China's Live Entertainment Market Dominated by Women: Report

September 12, 2018  Editor: Wu Shanshan

The latest annual report on China's performing arts market highlights women's power while those born after 1995 are spending more money on live shows.

The China Association of Performing Arts and Alibaba Group's ticketing platform Damai.cn jointly released the "2017 China Performing Arts Market Annual Report" on Sunday. The data shows that the overall economic scale of the performing arts market in 2017 was 48.95 billion yuan (US$7.14 billion), an increase of 4.32 percent compared with the previous year's 46.92 billion yuan (US$6.84 billion). The total box office gross was 17.68 billion yuan (US$2.57 billion), up 5.2 percent from 2016.

In recent years, the pattern of China's live entertainment consumer market has been quietly changing, and the male-dominated consumption pattern is gradually being revitalized by the increasing demands of highly-educated and high-income women.

According to the report, female audiences of China's live entertainment account for 61 percent, far more than men especially in stage plays, musicals, concerts and ballet shows. Female consumers account for as much as 64 percent and their box office contribution is almost twice that of men. In terms of the education level of theater goers, 93 percent have a bachelor's degree or above.

In terms of age, the post-1995 generation's entertainment consumption increase is the fastest, especially for concerts, where almost three out of every ten audience members are young students.
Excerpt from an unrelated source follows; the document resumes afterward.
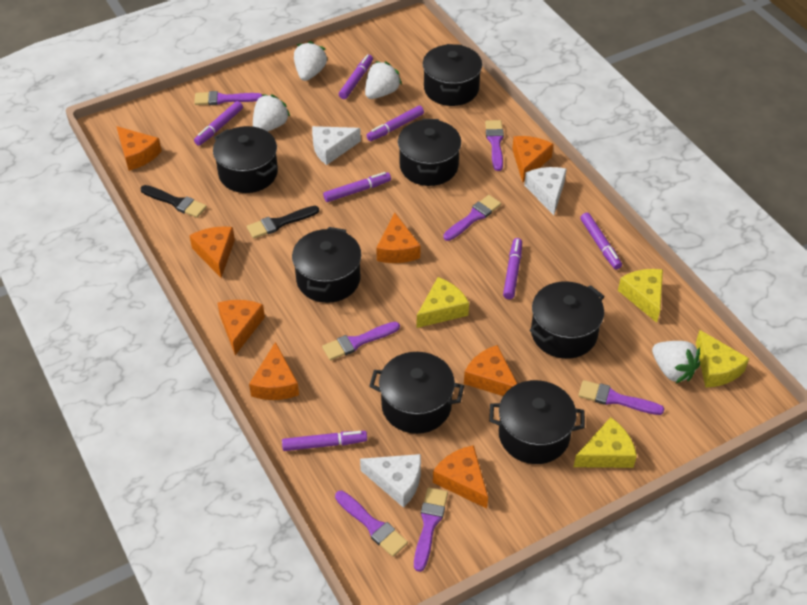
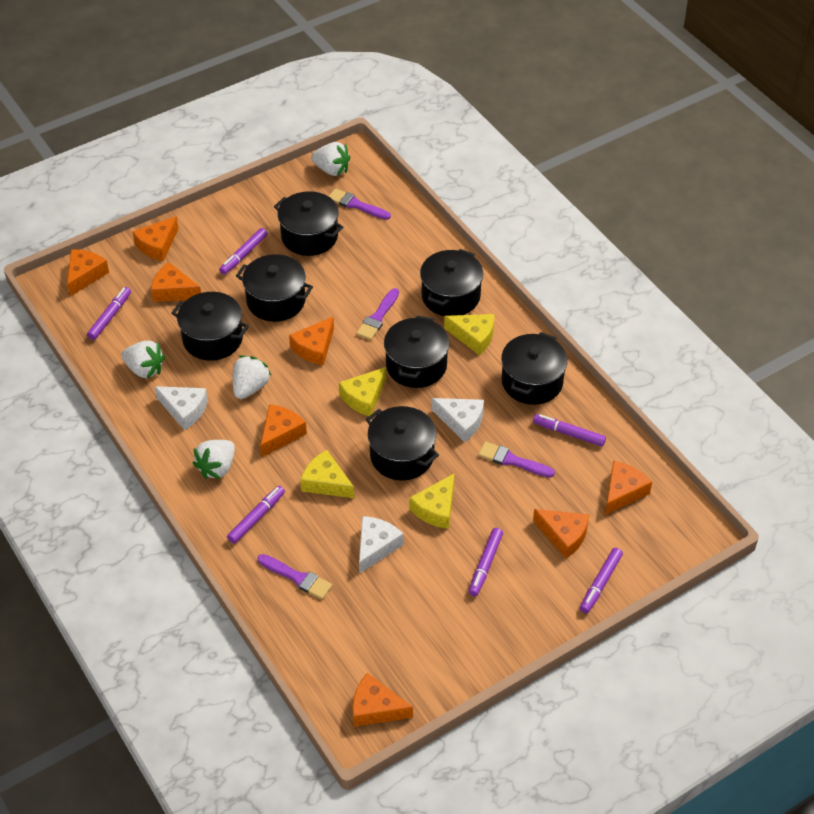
black brush: [141,185,207,218] [247,206,319,239] = 2 -> none = 0
purple brush: [194,91,262,105] [322,322,400,360] [335,491,408,557] [414,487,448,572] [443,195,501,241] [485,120,504,171] [578,380,664,415] = 7 -> [257,554,332,599] [329,188,391,220] [356,288,399,340] [478,442,555,477] = 4
purple marker: [194,101,243,146] [282,431,367,451] [323,172,391,202] [339,55,373,99] [366,106,424,141] [503,238,522,299] [580,213,622,269] = 7 -> [87,287,131,340] [219,228,268,275] [227,486,285,544] [469,528,503,596] [533,414,606,447] [580,548,623,613] = 6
Yet, the strongest spending power remains with young and middle-aged individuals aged 25 to 39-year-old, accounting for 55 percent.

Live entertainment consumption has always had strong regional variations. The report shows that the audiences in South China and East China, represented by Guangzhou, Shanghai and Hangzhou, prefer concerts with a slightly higher average ticket price. The audiences in North China such as in Beijing and Tianjin tend towards stage plays and musicals, three times more compared to concerts. The Northeastern Chinese people are the ones who most prized folk shows.

In addition, the cross-regional audience continues to rise. In 2017, 31 percent of Damai.cn users were cross-city consumers, especially for the concert category, where 43 percent of audiences came from other places, while theater stage shows attracted more local consumers. The proportion of cross-city attendance was less than 20 percent.

The report also shows that in 2017 the number of large-scale concerts and music festival performances totaled 2,400, an increase of 14.29 percent compared with the year before, and the box office income was 3.76 billion yuan (US$549.12 million), 7.91 percent higher than the year before; theater performances totaled 93,000 shows, compared a rise of 5.48 percent with 2016 and the box office income was 7.72 billion yuan (US$1.12 billion), an increase of 4.27 percent year-on-year.

According to the report, people are increasingly using mobile payment and electronic tickets to attend shows, such as Asia's biggest game show Chinajoy held in Shanghai and the Qingdao Beer Festival held in Dalian. Show-goers can now scan a QR code to get enter venues, which greatly simplifies the admission process. This also plays an important preventive role in deterring criminals and ticket touts who speculate and sell fake tickets, which will help to further standardize the ticket market.

In addition, the report also shows that cloud computing and face recognition technology are also widely used in large-scale events such as concerts and carnivals. Apps, equipment-free ticket checks and real-time audience flow analysis are building a new business model for the live entertainment industry.